The Bottom Line
Sep 13 2012 - Samsung's Series 5 ultrabook is sort of a mid-range offering from the company that does a decent job but just doesn't have enough to make it stand out from the crowded 13-inch ultrabook market. The keyboard and trackpad are the standout features of the system that work extremely well for anyone that needs to type for long hours. It just would habe been nice if it were backlit. Performance and features seem to be on par with just about all the competition but with a slightly above average but the battery life was lower than average.
- Good Build Quality
- Excellent Keyboard With Large Trackpad
- Below Average Battery Life
- Heavier Than Many Similar Ultrabooks
- Keyboard Is Not Backlit
- Intel Core i5-3317U Dual Core Mobile Processor
- 4GB PC3-12800 DDR3 Memory
- 128GB Solid State Drive
- 13.3" WXGA (1366x768) Display With 1.3 Megapixel Webcam
- Intel HD Graphics 4000 Integrated Graphics
- Gigabit Ethernet, 802.11a/g/n Wireless, Bluetooth
- One USB 3.0, Two USB 2.0, HDMI, 4-in-1 Card Reader
- 12.4" x 8.6" x .7" @ 3.3 lbs.
- Windows 7 Home Premium, Office Starter
Review - Samsung Series 5 NP530U3C-A02US
Sep 13 2012 - The Samsung Series 5 is sort of the mid-range option from the company for an ultraportable system. It shares much of the various styling from both the more affordable Series 3 and the premium Series 9. It keeps the grayish brushed metal exterior look and lightly tapered edges which give it a nice profile but not quite as thin as some of the competition. It still has a svelte profile of just .7-inches at the hinge but the weight is a bit higher than some of the competition at three and a quarter pounds.

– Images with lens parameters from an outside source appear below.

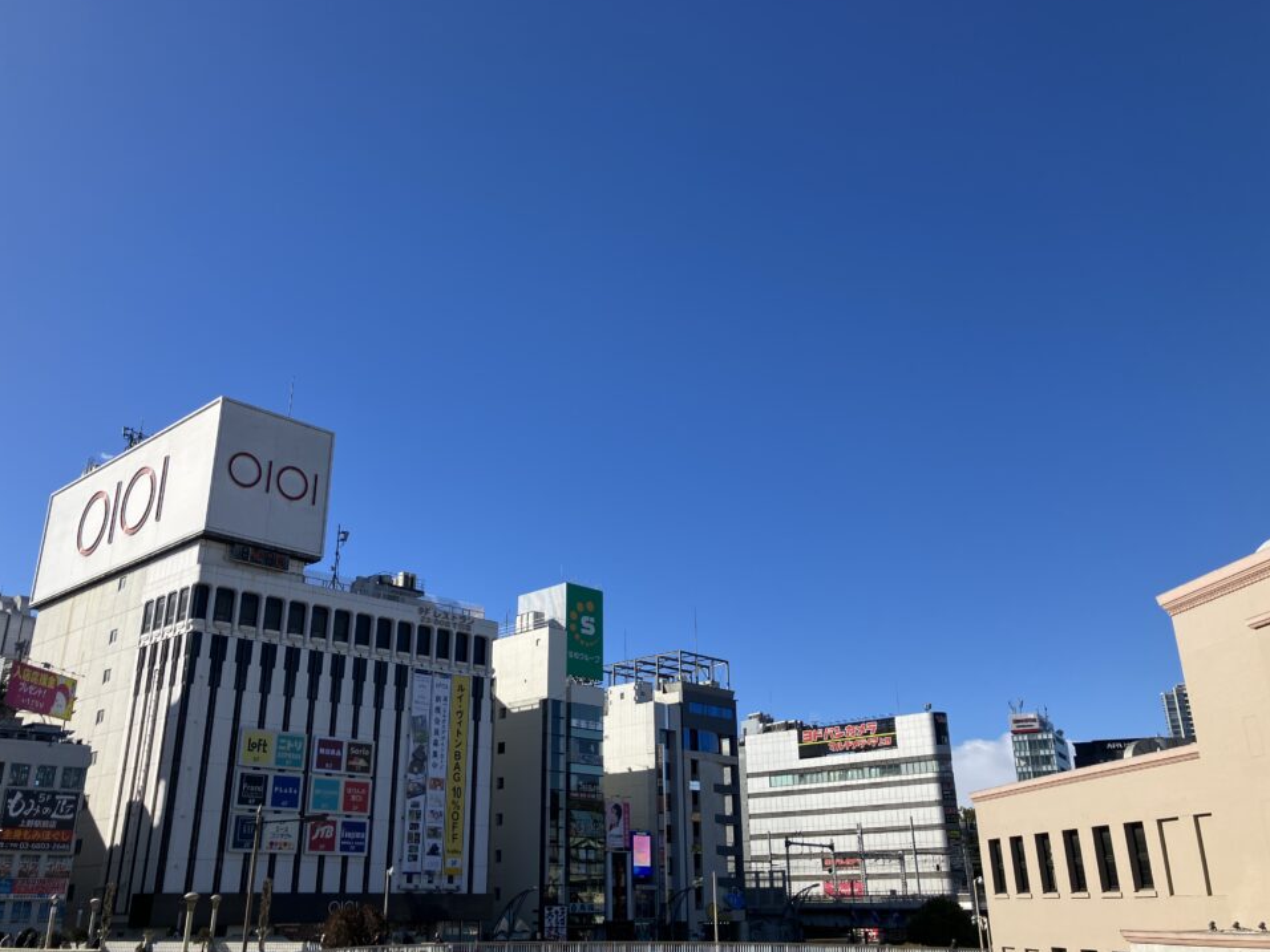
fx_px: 1101
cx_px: 591
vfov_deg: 46.8
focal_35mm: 30
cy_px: 469
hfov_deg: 59.9
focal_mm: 3.99
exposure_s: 1/2315
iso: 32
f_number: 1.8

For the $1000 version of the Series 5 ultrabook, Samsung has elected to use the Intel Core i5-3317U dual core processor that is based on the newer Ivy Bridge design. This offers a bit more efficiency but relatively equal performance to the past Sandy Bridge processor. The processor is matched up with 4GB of DDR3 memory that is standard for ultrabooks. The combined experience is smooth in Windows 7 and will work for the majority of users tasks. It is still able to handle demanding tasks such as desktop video editing but it will be slower than a traditional laptop with faster processors that also have more cores.
Samsung went with the standard route for the ultrabook Series 5 when it comes to storage. It uses a 128GB solid state drive that gives it quick performance but has the drawback of limited storage space compared to ultrabooks that use a hybrid hard drive. Boot times are good at roughly thirty seconds but still much slower than the Acer Aspire S5 with its dual SSD setup or the MacBook Air 13. If you do require additional space, there is a single USB 3.0 port for use with high speed external storage. It would have been nice to see them have more than just a single port as more are offering two or three of them.

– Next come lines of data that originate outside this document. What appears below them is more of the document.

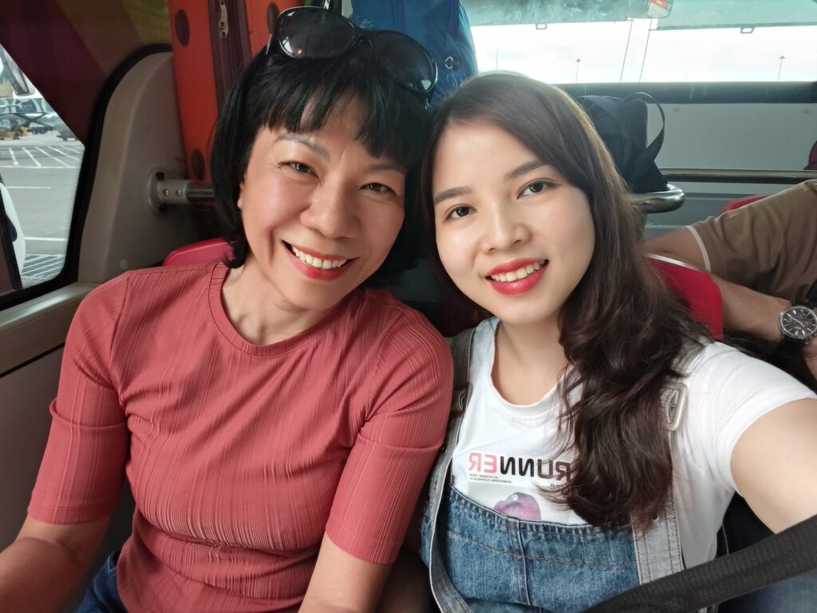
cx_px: 408
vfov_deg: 63.4
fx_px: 496
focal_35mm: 21
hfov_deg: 79.0
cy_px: 306
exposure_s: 1/50
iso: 160
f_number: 2
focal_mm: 2.78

There are multiple versions of the Series 5, but this one uses a 13.3-inch display that offers a pretty typical experience with a native resolution of 1366x768. It does use an anti-glare coating which helps to reduce the amount of reflections and make it easier to outdoors but the viewing angles did seem a bit narrower than usual. This puts it below offerings from Apple or ASUS when it comes to resolution and display quality. The graphics themselves are driven by the Intel HD Graphics 4000 that is built into the processor. It has improved 3D performance over past models but it still has limited capabilities when it comes to use for 3D games to just older titles at lower resolution and detail levels. What the graphics does allow though is accelerated media encoding when used with Quick Sync enabled applications.

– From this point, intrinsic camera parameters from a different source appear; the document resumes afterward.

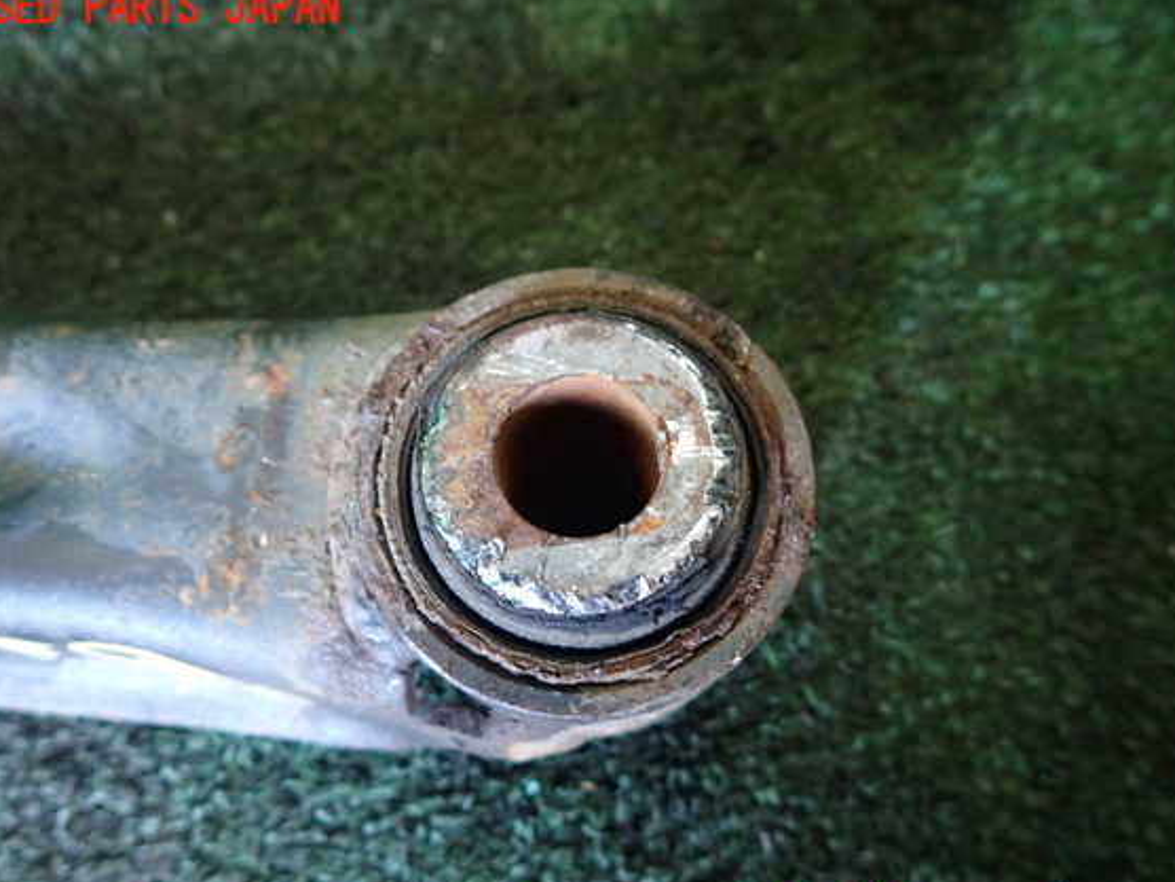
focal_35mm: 27
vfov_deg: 51.3
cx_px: 590
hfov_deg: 65.3
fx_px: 916
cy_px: 459
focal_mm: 4.5
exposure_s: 1/30
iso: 800
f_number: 2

Samsung has generally had very good keyboards and the Series 5 is not really much different than their other models. It uses an isolated keyboard layout that has nicely textured keys that make for a very comfortable typing experience. The only real downside here is that the keyboard is not backlit which may be a big selling point for those that frequently work in darker environments. The trackpad is a nice large size and offers dedicated buttons rather than the integrated ones found in many systems. Even with the large size, the software did a good job of ignoring accidental presses of the palms while typing and also recognized multitouch gestures well.
The battery pack of the Samsung Series 5 uses an internal 45WHr capacity this is close if not slightly smaller than some other ultrabooks. Samsung claims that it can provide up to seven hours of running time. In my digital video playback test, the laptop was able to run for four and a quarter hours before going into standby mode. More traditional running times will likely be between five and six hours. This is below the average for an ultrabook especially ones that are equipped with an SSD instead of a hard drive. It certainly is much lower than the six hours that the Apple MacBook Air 13 and the HP Folio 13 were able to achieve in the same test.
In terms of the competition, with its $1000 price point, the closest models would the revised Acer Aspire S3, the ASUS Zenbook UX32A, Dell XPS 13 and Toshiba Portege Z935. The Acer offers stronger performance and extra USB port but with less overall build quality. The ASUS comes with a hybrid drive for more storage space and three total USB 3.0 ports but has an erratic touchpad and slower performance from the drive. Dell's model is still using the Sandy Bridge processors but is a bit more compact and has an accident warranty coverage. Finally, Toshiba's is much lighter and thinner but doesn't have the same build quality or dual-band Wi-Fi.